Activation of immune cells is required to generate appropriate immune responses that protect us from disease. Immune disorders are caused by the inability of the immune cells to receive the correct type of signal that would activate them. Professor Tangye and his team have found that the PI3K pathway is central to immune cell activation – and that genetic errors in this pathway compromise the functioning of immune cells.

“We are now investigating individuals with PID due to a mutation in a gene called PIK3CD, which is important for delivering messages within immune cells to direct them to respond to infections. We are looking at the effects of these mutations on the development and function of B cells, to explain some of the patients’ clinical features and find molecules that could be targeted by drugs to treat this disease.

“We have found that overactive PIK3CD leads to numerous B cell defects and we are looking for ways to reduce this overactivity. These findings can also be used to treat conditions with similar symptoms, but unknown causes, highlighting the power of studying rare PIDs as a means of understanding more common immunological illnesses.”

Epstein Barr virus (EBV), a type of herpes virus, infects more than 90% of the population. It is often asymptomatic, however around 15-20% of infected individuals will develop glandular fever. In healthy people, the body runs continuous immune surveillance to control EBV infection and so most healthy individuals will never show any effects of the infection.

However, EBV was the first virus shown to cause human cancer – it is now associated with the development of at least seven different cancers including various lymphomas, nasopharyngeal carcinoma (affecting the upper part of the throat) and smooth muscle tumours. Each year, approximately 200,000 new cases of EBV-associated cancer are reported worldwide. To date, efforts to develop an EBV vaccine have been unsuccessful.

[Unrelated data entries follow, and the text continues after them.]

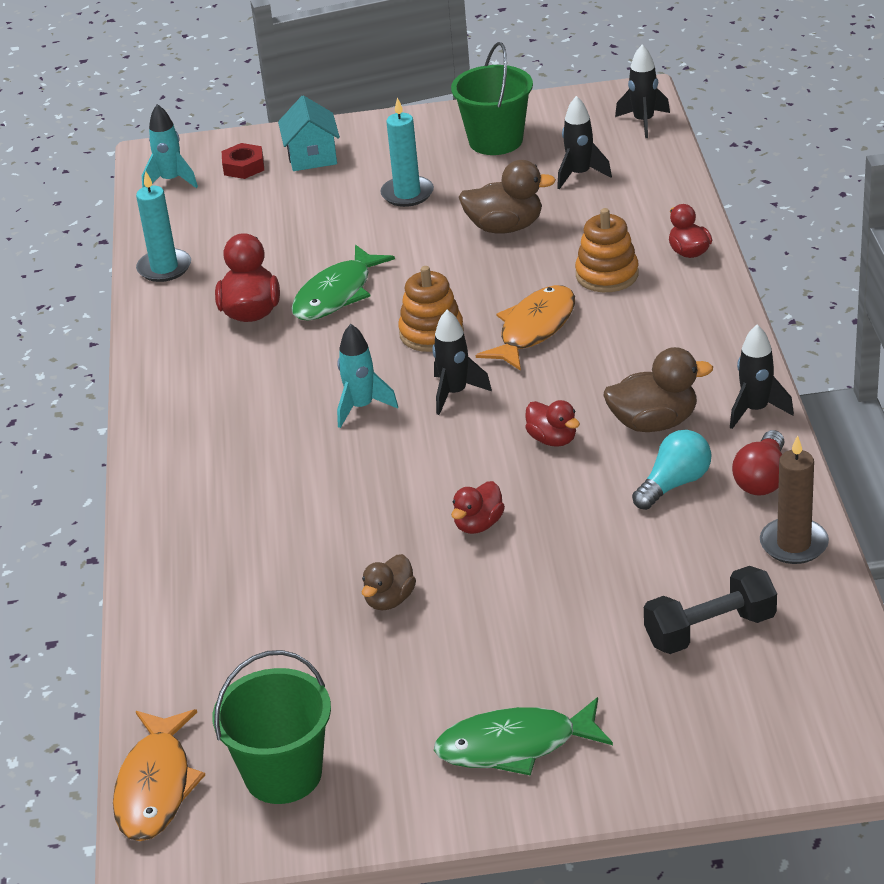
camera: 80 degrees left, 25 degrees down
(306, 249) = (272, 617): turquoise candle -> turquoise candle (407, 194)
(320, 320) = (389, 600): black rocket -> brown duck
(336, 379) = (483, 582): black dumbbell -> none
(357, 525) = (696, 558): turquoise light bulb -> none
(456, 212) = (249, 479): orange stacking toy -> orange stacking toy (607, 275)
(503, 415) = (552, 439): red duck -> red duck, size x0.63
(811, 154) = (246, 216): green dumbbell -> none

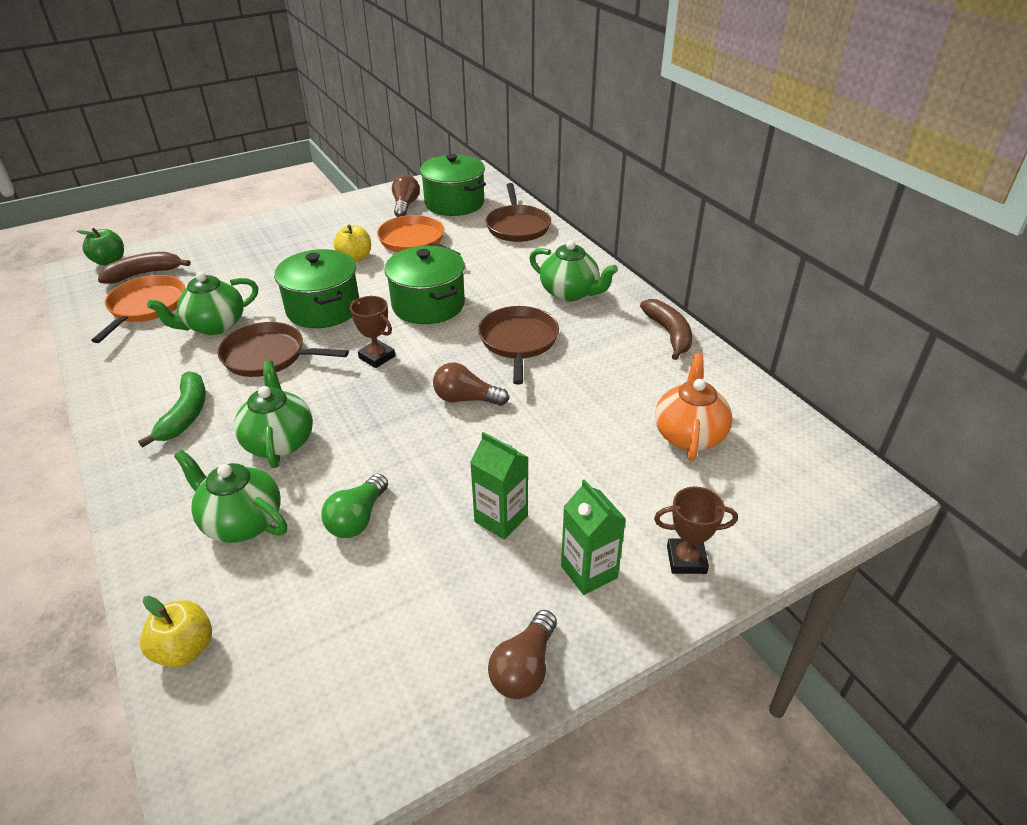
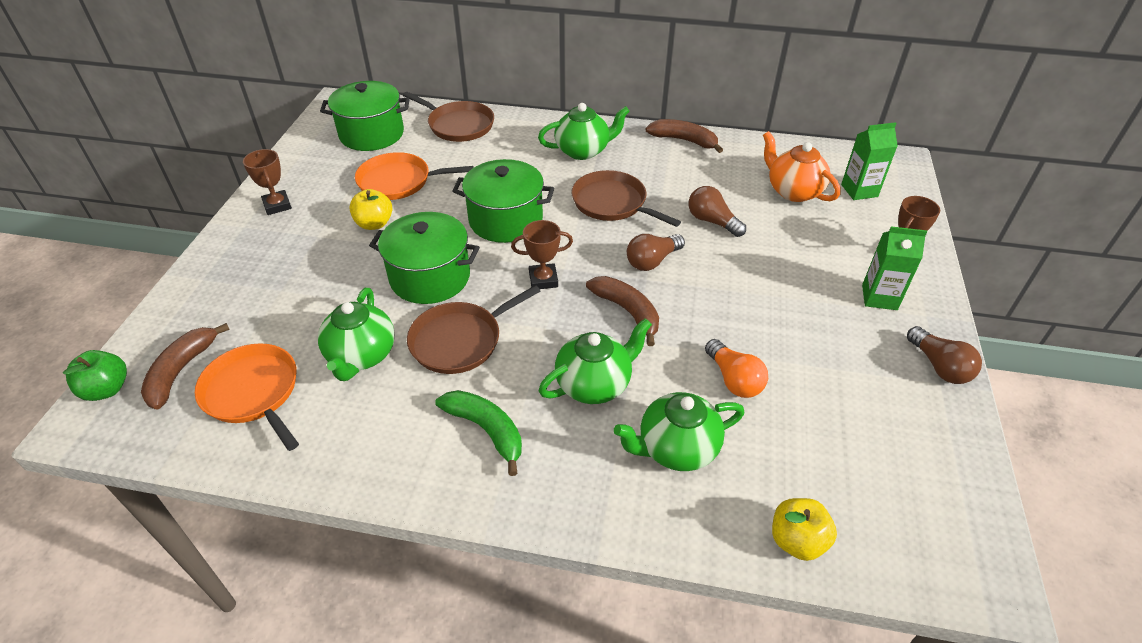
camera: 50 degrees left, 5 degrees up
(279, 442) = (594, 384): green teapot -> green teapot turned 120 degrees clockwise
(330, 216) = (277, 205): none -> brown trophy
(357, 518) = (734, 379): green light bulb -> orange light bulb
(384, 417) = (627, 311): none -> brown banana
(405, 205) = (331, 158): brown light bulb -> brown light bulb (712, 221)
(501, 519) = (798, 309): green carton -> green carton (859, 190)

EBV infection can also cause severe and often fatal disease in people with compromised immune systems.

“An error in one gene can give a heightened susceptibility to a specific virus or bacteria. There are some boys with a PID called X-linked lymphoproliferative (XLP) disease, who have a very poor immune response to EBV. This tells us that the defective gene in these boys is essential to defend us against EBV.”

In people with inherited or acquired immune disorders, EBV has been strongly linked to the development of lymphoma.

“Although they are caused by different gene mutations, we have identified several PIDs that share a great vulnerability to EBV-induced disease and B-cell lymphoma. In people with immune disorders, mutations in signalling pathways compromise the ability of their B and T cells to respond to infection, including cancer-causing viruses such as EBV.”

The overall incidence of cancers in people with immune disorders is up to 300 times greater than the normal population. This includes cancers in PID patients, patients with acquired immune disorders due to HIV infection, and patients undergoing stem cell transplants. These cancers highlight a severe impairment in the body’s tumour surveillance in people who are immunodeficient.

“We are looking at ways to improve immune responses (anti-viral, anti-cancer) not only in these specific PIDs, but also in the broader population of immunosuppressed individuals susceptible to EBV infection, including patients with other EBV-related cancers. Our work will contribute to the development of effective EBV vaccines, in the way that the HPV vaccine has been so successful in preventing cervical cancer.

“We are at a point of the greatest changes in medicine – using the power of the immune system to fight cancer. As we work to identify the means to improve the immune response in these rare people with immune disorders, we are looking to translate this basic research into new treatments for the greater population.”